Vuestros hijos no son hijos vuestros.

Son los hijos y las hijas de la vida deseosa de sí misma.

Vienen a través vuestro, pero no vienen de vosotros.

Y, aunque están con vosotros, no os pertenecen. ...

                                        Kahlil Gibran (1923)

El mundo moderno está de acuerdo con Kahlil Gibran; los hijos e hijas no son propiedad de los padres, lo dice el Papa (Aciprensa 2009), lo dicen los organismos internacionales (UNICEF s.f.) y lo dice el sentido común. Sin embargo, la visión manifiesta de los hijos como propiedad de los padres es casi universal. En la cultura española, que ha sido naturalmente adoptada en Hispanoamérica (SEDNA s.f.) la jurisprudencia ha contribuido en arraigar esta figura confiriendo patria potestad y legalizando una suerte de propiedad de los padres sobre los hijos (SLU s.f.). En muchos casos, el efecto de esta noción de los hijos como propiedad de los padres resulta en la perpetración de abuso continuo.

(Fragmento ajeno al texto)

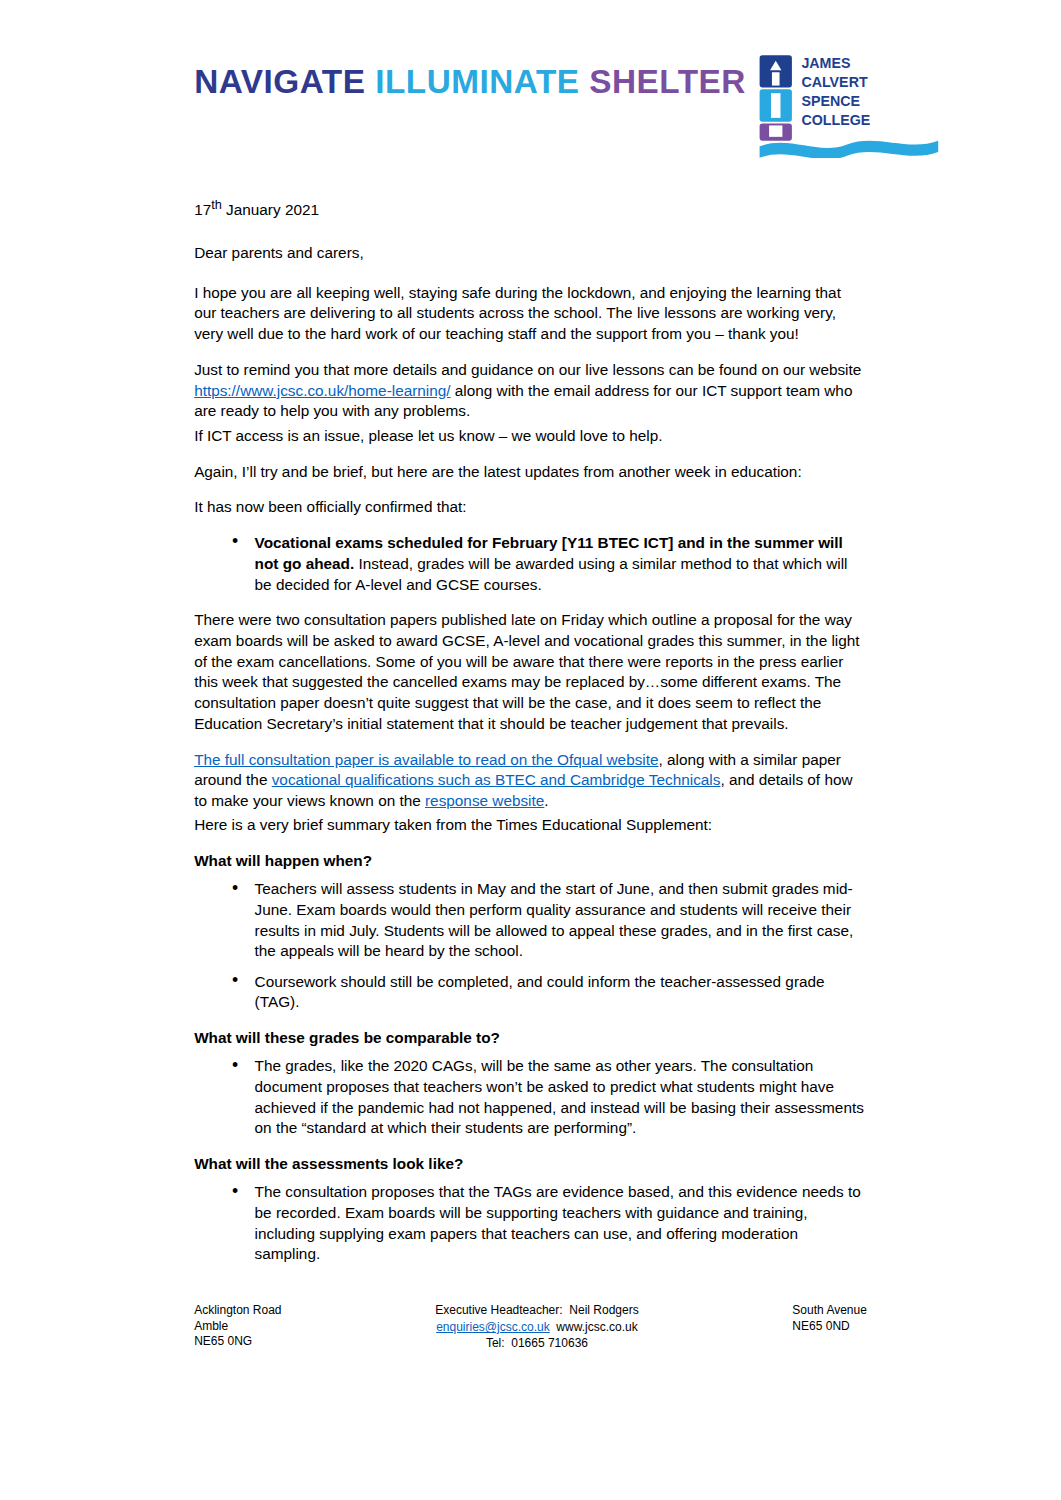NAVIGATE ILLUMINATE SHELTER
JAMES CALVERT SPENCE COLLEGE
17th January 2021
Dear parents and carers,
I hope you are all keeping well, staying safe during the lockdown, and enjoying the learning that our teachers are delivering to all students across the school. The live lessons are working very, very well due to the hard work of our teaching staff and the support from you – thank you!
Just to remind you that more details and guidance on our live lessons can be found on our website https://www.jcsc.co.uk/home-learning/ along with the email address for our ICT support team who are ready to help you with any problems.
If ICT access is an issue, please let us know – we would love to help.
Again, I’ll try and be brief, but here are the latest updates from another week in education:
It has now been officially confirmed that:
Vocational exams scheduled for February [Y11 BTEC ICT] and in the summer will not go ahead. Instead, grades will be awarded using a similar method to that which will be decided for A-level and GCSE courses.
There were two consultation papers published late on Friday which outline a proposal for the way exam boards will be asked to award GCSE, A-level and vocational grades this summer, in the light of the exam cancellations. Some of you will be aware that there were reports in the press earlier this week that suggested the cancelled exams may be replaced by…some different exams. The consultation paper doesn’t quite suggest that will be the case, and it does seem to reflect the Education Secretary’s initial statement that it should be teacher judgement that prevails.
The full consultation paper is available to read on the Ofqual website, along with a similar paper around the vocational qualifications such as BTEC and Cambridge Technicals, and details of how to make your views known on the response website.
Here is a very brief summary taken from the Times Educational Supplement:
What will happen when?
Teachers will assess students in May and the start of June, and then submit grades mid-June. Exam boards would then perform quality assurance and students will receive their results in mid July. Students will be allowed to appeal these grades, and in the first case, the appeals will be heard by the school.
Coursework should still be completed, and could inform the teacher-assessed grade (TAG).
What will these grades be comparable to?
The grades, like the 2020 CAGs, will be the same as other years. The consultation document proposes that teachers won’t be asked to predict what students might have achieved if the pandemic had not happened, and instead will be basing their assessments on the “standard at which their students are performing”.
What will the assessments look like?
The consultation proposes that the TAGs are evidence based, and this evidence needs to be recorded. Exam boards will be supporting teachers with guidance and training, including supplying exam papers that teachers can use, and offering moderation sampling.
Acklington Road
Amble
NE65 0NG
Executive Headteacher: Neil Rodgers
enquiries@jcsc.co.uk www.jcsc.co.uk
Tel: 01665 710636
South Avenue
NE65 0ND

Es innegable que las cosas han cambiado mucho; gracias a diversos factores, se ha despertado a nivel mundial la consciencia de los derechos del niño. A pesar de esto, en nombre de la tradición y aprovechando la condición de dependencia de los hijos, este tipo de atropello se perpetúa en un sinfín de formas. El abuso no tiene preferencia sexual; es decir, hay tanto abuso de hijos como de hijas y el abuso de ellos es tan nefasto y aniquilador como el de ellas; sin embargo y como lo demuestran las estadísticas, son las hijas la que se llevan la peor parte. La violencia manifiesta a través del abuso físico, emocional y psicológico de las hijas resulta, tanto en estas obras de ficción como en la vida real, en una suerte de condena a muerte figurada que lleva a una muerte literal en algunos casos. La violencia en el hogar, supuesto lugar refugio, a través de la acción de las madres, supuestas encargadas no solamente de criar sino también de educar, cultivar y proteger a las hijas inhibe el desarrollo completo de la persona y muchas veces condena a la mujer a una perpetua aceptación de abuso.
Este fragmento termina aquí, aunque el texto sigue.